Tomas and Leah introduced ways to measure impact and outlined the difference between quantitative and qualitative metrics. They then addressed how to use article-level metrics to evaluate different kinds of impact and went on to explore how using metrics across articles at scale can provide a variety of insights, such as level-setting and prediction, gap analysis and areas of research activity.
Tomas looked at using AI techniques to evaluate the literature, explore topics and obtain qualitative insights. He said AI can help us analyse large amounts of data and find patterns, trends and relationships that we might otherwise miss. He gave some examples of how AI can help us with topic modelling, sentiment analysis, text summarization and more.
They also presented ways to think about increasing the impact of publications, such as publication enrichments and extensions, and explored some of the opportunities and barriers to using social media to communicate publications.

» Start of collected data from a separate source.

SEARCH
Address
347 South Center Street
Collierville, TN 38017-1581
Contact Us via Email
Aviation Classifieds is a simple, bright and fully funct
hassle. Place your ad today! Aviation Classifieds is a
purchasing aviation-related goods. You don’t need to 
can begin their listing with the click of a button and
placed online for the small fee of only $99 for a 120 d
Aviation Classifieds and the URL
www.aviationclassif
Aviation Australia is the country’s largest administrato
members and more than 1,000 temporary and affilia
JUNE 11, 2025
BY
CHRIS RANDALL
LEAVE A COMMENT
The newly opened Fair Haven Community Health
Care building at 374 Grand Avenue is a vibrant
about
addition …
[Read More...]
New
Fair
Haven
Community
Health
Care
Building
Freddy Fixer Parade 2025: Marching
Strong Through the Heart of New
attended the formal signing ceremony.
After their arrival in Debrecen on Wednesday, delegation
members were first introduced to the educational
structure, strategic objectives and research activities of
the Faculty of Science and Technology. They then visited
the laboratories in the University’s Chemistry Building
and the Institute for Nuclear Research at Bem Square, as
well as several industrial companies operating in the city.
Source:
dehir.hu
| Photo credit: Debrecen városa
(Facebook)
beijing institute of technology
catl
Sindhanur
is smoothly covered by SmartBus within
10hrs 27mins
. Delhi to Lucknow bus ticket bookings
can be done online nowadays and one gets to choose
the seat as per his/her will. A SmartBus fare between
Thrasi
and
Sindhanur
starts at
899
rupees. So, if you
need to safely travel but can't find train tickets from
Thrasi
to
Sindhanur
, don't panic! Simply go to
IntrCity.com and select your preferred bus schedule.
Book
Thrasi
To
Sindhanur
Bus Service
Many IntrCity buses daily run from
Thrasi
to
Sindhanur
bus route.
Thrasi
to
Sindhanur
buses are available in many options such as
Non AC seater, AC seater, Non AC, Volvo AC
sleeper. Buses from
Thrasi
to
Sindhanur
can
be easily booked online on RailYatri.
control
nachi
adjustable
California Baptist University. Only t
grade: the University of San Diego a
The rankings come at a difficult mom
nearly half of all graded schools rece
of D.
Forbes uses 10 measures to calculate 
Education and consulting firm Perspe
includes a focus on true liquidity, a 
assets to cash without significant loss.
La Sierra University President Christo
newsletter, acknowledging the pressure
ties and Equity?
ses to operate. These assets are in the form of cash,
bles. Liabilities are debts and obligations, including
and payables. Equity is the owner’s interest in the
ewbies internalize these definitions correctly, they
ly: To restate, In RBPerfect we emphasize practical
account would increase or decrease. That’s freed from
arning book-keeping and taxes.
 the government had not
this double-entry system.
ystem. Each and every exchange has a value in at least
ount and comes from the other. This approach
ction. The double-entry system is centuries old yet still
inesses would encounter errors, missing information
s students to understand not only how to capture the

The session finished with case studies. Tomas presented work carried out with Ipsen that benchmarked and assessed all their publications so that the company could see impact levels across products, publication types and other publication characteristics. Leah presented a case study using sentiment analysis social media discussions to assess the impact of a publication addressing potential safety concerns.
The basics of RWE and HEOR for publications professionals
With the fields of RWE and HEOR changing on an almost daily basis, Richard White’s presentation at the ISMPP Academy provided a timely overview of the field and an update for publications professionals on the latest guidance from the Food and Drug Administration (FDA), Professional Society for Health Economics and Outcomes Research (ISPOR)-International Society for Pharmacoepidemiology (ISPE) and other groups on best practices for the planning, design, execution and communication of RWE and HEOR studies. A packed session with 52 attendees and standing-room only attested to the continued interest of ISMPP members in the application of RWE and HEOR in clinical decision-making.
Richard opened by emphasizing the importance of understanding and respecting the ‘why’ of RWE and HEOR teams – their perspectives, work and goals – in order to build a collaborative working relationship. Best practice should include a joint RWE/HEOR/medical/publications stakeholder workshop to co-create communications plans and build contingencies, ensuring compliance with Good Publication Practice (GPP) and agreement on preferred document templates and writing guidelines/checklists.
In the second part of the session, Richard focused on the inherent differences between RWE studies and RCTs, including issues such as complex stakeholder involvement, uncertainty over data sufficiency, fundamental limitations of the data and target journal selection. This was followed by a summary of external challenges to the credibility of industry-sponsored RWE and HEOR studies, and how trust in these can be built through transparency by using newly established reporting registries, guidelines and checklists.
Finally, Richard encouraged attendees to add value through their own medical communications expertise. Publication enhancements, plain language summaries (PLS), animations and videos, and plain language summaries of publications (PLSPs) are hugely important tools that should be used to explain RWE and HEOR studies, because this is an area in which most healthcare professional and patient audiences have little basic understanding.
The session included an opportunity for audience questions, which went beyond the session and into the lunch-break. Topics discussed included the following.
- The challenge of modelling health benefits over a lifetime when health insurance companies consider a much shorter budget horizon.
- The complexities of determining authorship of HEOR studies and when clinical experts should be involved to meet ICMJE criteria.
- Requests from journals for access to RWE study data when such data are owned by a third-party vendor.
- The growing number of methodologies to correct for bias in RWE studies, such as propensity score matching, matching-adjusted indirect comparison (MAIC), inverse treatment probability weighting (ITPW) and others.